Textauszug:
▬▬▬▬▬▬▬▬▬▬
Rossinis Oper und Schillers Drama – und ganz besonders die Figur des Wilhelm Tell – schlugen den schwärmerisch veranlagten jungen Wittelsbacher in Bann. Mit 15 hatte er sich von seinem prinzlichen Taschengeld eine Wilhelm-Tell-Statuette gekauft, und nun zog es ihn in die Schweiz und an die Schauplätze der Handlung: Im Oktober 1865 reiste Ludwig zur Stauffacherkapelle in Steinen, zur hohlen Gasse in Küssnacht, zur Tellsplatte bei Sisikon am Vierwaldstättersee – und natürlich zum Rütli, dem Ort des mythischen Schwurs zur Gründung der Alten Eidgenossenschaft. Auf dem Rütliwiese kniete er nieder, um Wasser zu trinken:

Ich trank aus den 3 Quellen des Rütli und sah von der Höhe des Seelisbergs herab auf den tief unten liegenden Spiegel des wonnigen Sees und auf den Platz, an welchem ein heldenmüthiges, freiheitsliebendes Volk den Untergang der Tyrannei geschworen,

schrieb er zwei Monate später an seinen Brieffreund, den von ihm vergötterten Komponisten Richard Wagner.
▬▬▬▬▬▬▬▬▬▬
Bereitgestellte Angaben:

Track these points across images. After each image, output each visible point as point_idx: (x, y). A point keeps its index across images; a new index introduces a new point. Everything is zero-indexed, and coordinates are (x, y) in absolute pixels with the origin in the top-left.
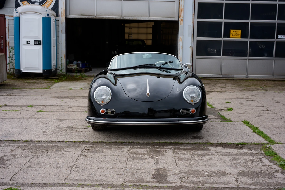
▬▬▬▬▬▬▬▬▬▬
Aufgabe 1:
Beantworten Sie anhand des Auszugs über Ludwigs Schweizreise diese Fragen:
(a) Wie alt war Ludwig, als er sich die Wilhelm-Tell-Statuette kaufte?
(b) In welchem Monat und Jahr reiste er in die Schweiz?
(c) An wen schrieb er zwei Monate nach der Reise?
Aufgabe 2:
Schreiben Sie aus dem Auszug über Ludwigs Schweizreise alles von „Ich trank aus“ bis hinunter zu „Komponisten Richard Wagner.“ wortgetreu ab.

Antwort 1:
(a) Ludwig war 15 Jahre alt.
(b) Er reiste im Oktober 1865 in die Schweiz.
(c) Er schrieb an seinen Brieffreund, den Komponisten Richard Wagner.

Antwort 2:
Ich trank aus den 3 Quellen des Rütli und sah von der Höhe des Seelisbergs herab auf den tief unten liegenden Spiegel des wonnigen Sees und auf den Platz, an welchem ein heldenmüthiges, freiheitsliebendes Volk den Untergang der Tyrannei geschworen,

schrieb er zwei Monate später an seinen Brieffreund, den von ihm vergötterten Komponisten Richard Wagner.